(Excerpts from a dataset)
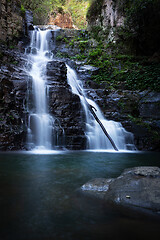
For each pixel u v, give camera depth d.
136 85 14.29
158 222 1.68
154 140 9.45
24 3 23.95
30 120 8.22
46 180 2.99
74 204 2.05
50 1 26.73
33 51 16.88
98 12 21.66
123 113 11.51
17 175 3.27
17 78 9.22
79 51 18.80
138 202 2.07
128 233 1.47
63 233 1.46
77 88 12.62
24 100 8.95
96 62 16.53
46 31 19.41
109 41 19.14
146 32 17.08
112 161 5.29
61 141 8.27
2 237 1.39
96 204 2.06
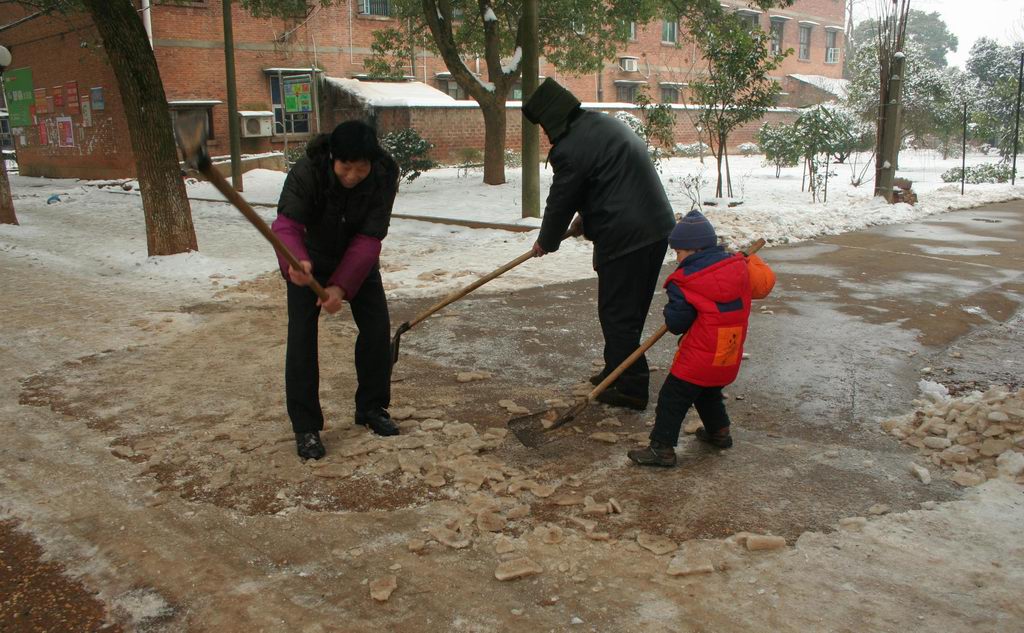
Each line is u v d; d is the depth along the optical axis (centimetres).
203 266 910
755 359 541
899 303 696
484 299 737
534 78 1184
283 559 295
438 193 1669
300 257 345
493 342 591
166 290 802
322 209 364
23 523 324
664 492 345
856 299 713
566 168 429
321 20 2594
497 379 508
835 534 305
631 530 312
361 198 362
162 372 527
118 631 253
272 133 2523
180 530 317
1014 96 2750
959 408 410
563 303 717
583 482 357
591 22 1759
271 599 268
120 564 292
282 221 356
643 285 439
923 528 308
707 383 360
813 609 258
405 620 256
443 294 763
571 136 430
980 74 4103
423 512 330
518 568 282
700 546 297
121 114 2280
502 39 1817
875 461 376
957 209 1456
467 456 381
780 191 1658
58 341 604
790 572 279
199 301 748
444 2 1510
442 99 2666
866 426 423
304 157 359
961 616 252
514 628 251
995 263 888
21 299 754
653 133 1590
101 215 1570
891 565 283
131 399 475
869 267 867
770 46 4156
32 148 2753
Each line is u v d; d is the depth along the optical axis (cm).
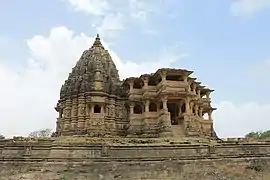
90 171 4459
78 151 4931
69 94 7825
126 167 4634
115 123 7650
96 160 4778
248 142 5684
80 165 4634
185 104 7200
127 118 7825
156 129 7125
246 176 4469
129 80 7688
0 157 4781
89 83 7738
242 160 5059
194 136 6756
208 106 8219
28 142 5066
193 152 5156
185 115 7019
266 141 5869
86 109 7531
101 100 7519
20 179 4166
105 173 4416
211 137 7462
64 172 4397
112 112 7706
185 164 4788
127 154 4975
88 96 7569
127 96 7862
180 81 7362
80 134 7244
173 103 7756
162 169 4594
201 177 4359
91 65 8156
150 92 7500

▸ **EXERCISE AIM**
Reproduce all the entries above exactly. Include no images.

▸ **ANSWER BELOW**
For each pixel u v, give camera depth d.
136 85 14.29
158 222 1.68
154 140 9.45
24 3 23.95
30 120 8.22
46 180 2.99
74 204 2.05
50 1 26.73
33 51 16.88
98 12 21.66
123 113 11.51
17 175 3.27
17 78 9.22
79 51 18.80
138 202 2.07
128 233 1.47
63 233 1.46
77 88 12.62
24 100 8.95
96 62 16.53
46 31 19.41
109 41 19.14
146 32 17.08
112 161 5.29
61 141 8.27
2 237 1.39
96 204 2.06
Each line is u v d; d is the depth along the optical axis (centimetres).
203 266 910
755 359 541
899 303 696
484 299 737
534 78 1184
283 559 295
438 193 1669
300 257 345
493 342 591
166 290 802
322 209 364
23 523 324
664 492 345
856 299 713
566 168 429
321 20 2594
497 379 508
835 534 305
631 530 312
361 198 362
162 372 527
118 631 253
272 133 2523
180 530 317
1014 96 2750
959 408 410
563 303 717
583 482 357
591 22 1759
271 599 268
120 564 292
282 221 356
643 285 439
923 528 308
707 383 360
813 609 258
405 620 256
443 294 763
571 136 430
980 74 4103
423 512 330
518 568 282
700 546 297
121 114 2280
502 39 1817
875 461 376
957 209 1456
467 456 381
780 191 1658
58 341 604
790 572 279
199 301 748
444 2 1510
442 99 2666
866 426 423
304 157 359
961 616 252
514 628 251
995 263 888
21 299 754
653 133 1590
101 215 1570
891 565 283
131 399 475
869 267 867
770 46 4156
32 148 2753
Each line is u v d; d is the depth along the optical axis (cm).
90 171 4459
78 151 4931
69 94 7825
126 167 4634
115 123 7650
96 160 4778
248 142 5684
80 165 4634
185 104 7200
127 118 7825
156 129 7125
246 176 4469
129 80 7688
0 157 4781
89 83 7738
242 160 5059
194 136 6756
208 106 8219
28 142 5066
193 152 5156
185 115 7019
266 141 5869
86 109 7531
101 100 7519
20 179 4166
105 173 4416
211 137 7462
64 172 4397
112 112 7706
185 164 4788
127 154 4975
88 96 7569
127 96 7862
180 81 7362
80 134 7244
173 103 7756
162 169 4594
201 177 4359
91 65 8156
150 92 7500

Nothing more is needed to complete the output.